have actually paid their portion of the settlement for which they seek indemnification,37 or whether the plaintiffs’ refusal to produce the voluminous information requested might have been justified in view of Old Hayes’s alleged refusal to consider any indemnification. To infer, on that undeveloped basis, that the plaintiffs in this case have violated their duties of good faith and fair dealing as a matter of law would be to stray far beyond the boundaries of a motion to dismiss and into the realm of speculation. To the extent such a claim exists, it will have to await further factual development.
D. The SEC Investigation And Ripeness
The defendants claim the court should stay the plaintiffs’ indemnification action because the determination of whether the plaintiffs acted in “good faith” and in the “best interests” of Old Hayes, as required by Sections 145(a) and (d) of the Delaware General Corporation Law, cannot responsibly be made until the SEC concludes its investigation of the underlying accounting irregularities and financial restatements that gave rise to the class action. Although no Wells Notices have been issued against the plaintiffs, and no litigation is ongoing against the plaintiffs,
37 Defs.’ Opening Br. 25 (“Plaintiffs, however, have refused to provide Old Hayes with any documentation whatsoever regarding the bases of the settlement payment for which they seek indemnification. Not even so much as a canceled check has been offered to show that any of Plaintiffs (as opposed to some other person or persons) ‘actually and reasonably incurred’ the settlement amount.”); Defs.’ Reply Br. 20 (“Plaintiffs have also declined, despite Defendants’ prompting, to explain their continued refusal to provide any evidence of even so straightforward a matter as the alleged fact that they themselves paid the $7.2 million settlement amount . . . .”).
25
= = =
Write out, word for word, the line containing "The defendants claim" and every line after it to the end of the data above.

The defendants claim the court should stay the plaintiffs’ indemnification action because the determination of whether the plaintiffs acted in “good faith” and in the “best interests” of Old Hayes, as required by Sections 145(a) and (d) of the Delaware General Corporation Law, cannot responsibly be made until the SEC concludes its investigation of the underlying accounting irregularities and financial restatements that gave rise to the class action. Although no Wells Notices have been issued against the plaintiffs, and no litigation is ongoing against the plaintiffs,
37 Defs.’ Opening Br. 25 (“Plaintiffs, however, have refused to provide Old Hayes with any documentation whatsoever regarding the bases of the settlement payment for which they seek indemnification. Not even so much as a canceled check has been offered to show that any of Plaintiffs (as opposed to some other person or persons) ‘actually and reasonably incurred’ the settlement amount.”); Defs.’ Reply Br. 20 (“Plaintiffs have also declined, despite Defendants’ prompting, to explain their continued refusal to provide any evidence of even so straightforward a matter as the alleged fact that they themselves paid the $7.2 million settlement amount . . . .”).
25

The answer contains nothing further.